1. NetFlow/IPFIX are protocols that are used for:
   1. Continuous monitoring of packets/bytes/gits per second
   2. Packet analysis and deep packet inspection (DPI)
   3. IP (Layer 3) and TCP/UDP (Layer 4) statistics
   4. All of the above
2. In the Example 1.pcap capture file, you will see STUN packets. What are they used for in this example?
   1. Malware discovered in the end device (user laptop)

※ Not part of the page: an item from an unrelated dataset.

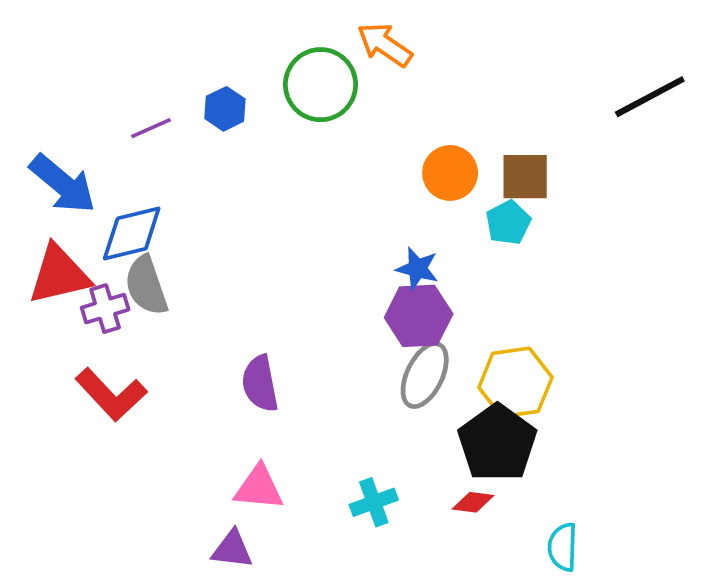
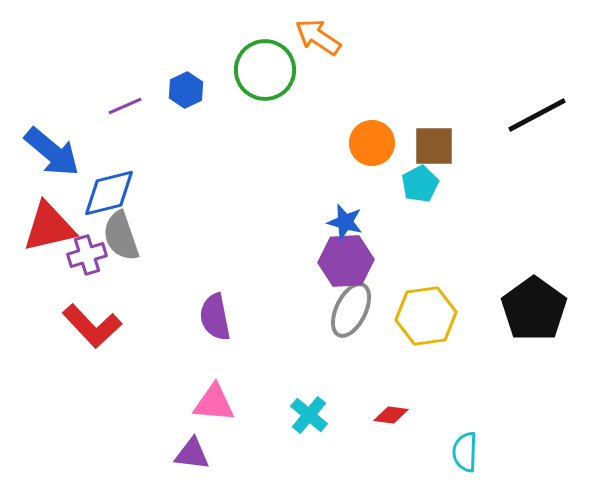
black line: (650, 97) -> (537, 115), moved
black pentagon: (497, 443) -> (534, 309), moved
cyan cross: (374, 502) -> (309, 415), turned -30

   2. A connection to Cisco Webex servers
   3. A connection to a streaming server that is used for video transmission
   4. A video conference application
3. A network traffic baseline includes:
   1. Any information on users and what they send to or receive from networks
   2. IP addresses and TCP/UDP port numbers
   3. IP addresses and TCP/UDP port numbers and conversations
   4. Application types and TCP/IP information
4. A scanning pattern will have the following identifiers (IDs):
   1. A single station that sends packets to the entire network
   2. Many stations that send packets to a single station
   3. Short inter-packet intervals—in some cases, fixed-size packets
   4. All of the above—depends on scanning type
5. Upon identifying a scanning pattern, you should take which of the following steps?
   1. Immediately disconnect all sources related to the scan.
   2. Identify the scanning sources, verify that they are a problem, and if so, disconnect them.
   3. Immediately lower the port priority on the port connected to the scanning source.
   4. Identify the scanning source, disconnect it, and dig into the details to resolve the problem.